It is also worth noting that ConvConfig
itself is overriding the original conversation template
specified by the field conv_template
in chat configuration. Learn more about it in
Configure MLCChat in JSON.
API Reference¶
User can initiate a chat module by creating mlc_chat.ChatModule
class, which is a wrapper of the MLC-Chat model.
The mlc_chat.ChatModule
class provides the following methods:
- class mlc_chat.ChatModule(model: str, device: str = 'auto', chat_config: Optional[ChatConfig] = None, lib_path: Optional[str] = None)¶
Bases:
object
The ChatModule for MLC LLM.
Examples
from mlc_chat import ChatModule from mlc_chat.callback import StreamToStdout # Create a ChatModule instance cm = ChatModule(model="Llama-2-7b-chat-hf-q4f16_1") # Generate a response for a given prompt output = cm.generate( prompt="What is the meaning of life?", progress_callback=StreamToStdout(callback_interval=2), ) # Print prefill and decode performance statistics print(f"Statistics: {cm.stats()}\n") output = cm.generate( prompt="How many points did you list out?", progress_callback=StreamToStdout(callback_interval=2), )
- Parameters:
model (str) – The model folder after compiling with MLC-LLM build process. The parameter can either be the model name with its quantization scheme (e.g.
Llama-2-7b-chat-hf-q4f16_1
), or a full path to the model folder. In the former case, we will use the provided name to search for the model folder over possible paths.device (str) – The description of the device to run on. User should provide a string in the form of ‘device_name:device_id’ or ‘device_name’, where ‘device_name’ is one of ‘cuda’, ‘metal’, ‘vulkan’, ‘rocm’, ‘opencl’, ‘auto’ (automatically detect the local device), and ‘device_id’ is the device id to run on. If no ‘device_id’ is provided, it will be set to 0 by default.
chat_config (Optional[ChatConfig]) – A
ChatConfig
instance partially filled. Will be used to override themlc-chat-config.json
.lib_path (Optional[str]) – The full path to the model library file to use (e.g. a
.so
file). If unspecified, we will use the providedmodel
to search over possible paths.
- __init__(model: str, device: str = 'auto', chat_config: Optional[ChatConfig] = None, lib_path: Optional[str] = None)¶
- benchmark_generate(prompt: str, generate_length: int) str ¶
Controlled generation with input prompt and fixed number of generated tokens, ignoring system prompt.
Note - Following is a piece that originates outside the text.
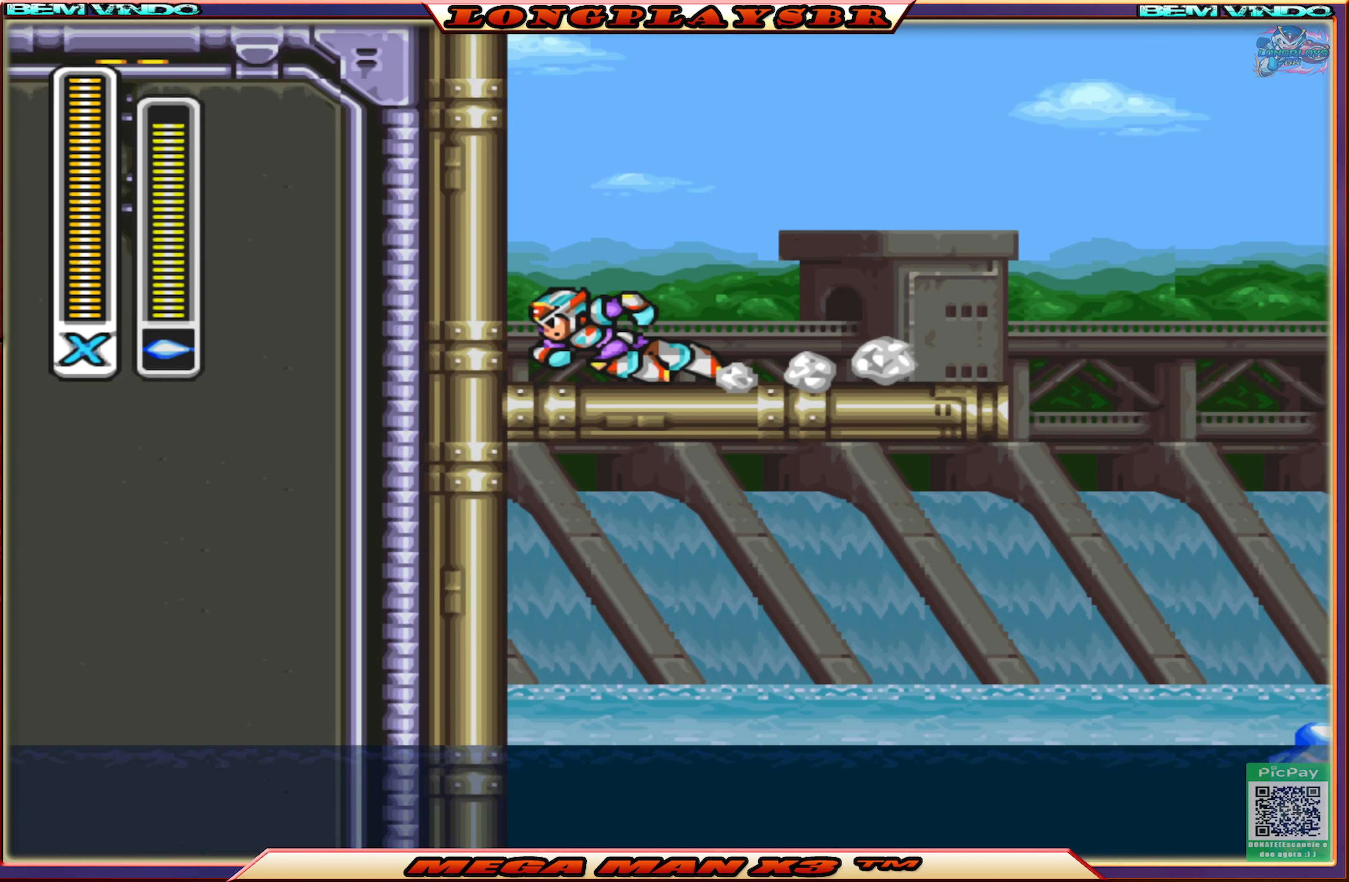
{"buttons": ["DPAD_RIGHT"], "left_stick": "center", "right_stick": "center", "events": [[17, "DPAD_RIGHT", "down"], [50, "CIRCLE", "up"]]}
For example,
from mlc_chat import ChatModule cm = ChatModule(model="Llama-2-7b-chat-hf-q4f16_1") output = cm.benchmark_generate("What's the meaning of life?", generate_length=256) print(f"Generated text:\n{output}\n") print(f"Statistics: {cm.stats()}")
will generate 256 tokens in total based on prompt “What’s the meaning of life?”. After generation, you can use cm.stats() to print the generation speed.
Notes
1. This function is typically used in controlled benchmarks. It generates text without system prompt (i.e., it is pure text generation with no chat style) and ignores the token stop model(s). 2. To make the benchmark as accurate as possible, we first do a round of warmup prefill and decode before text generation. 3. This function resets the previous performance statistics.
- Parameters:
prompt (str) – The prompt of the text generation.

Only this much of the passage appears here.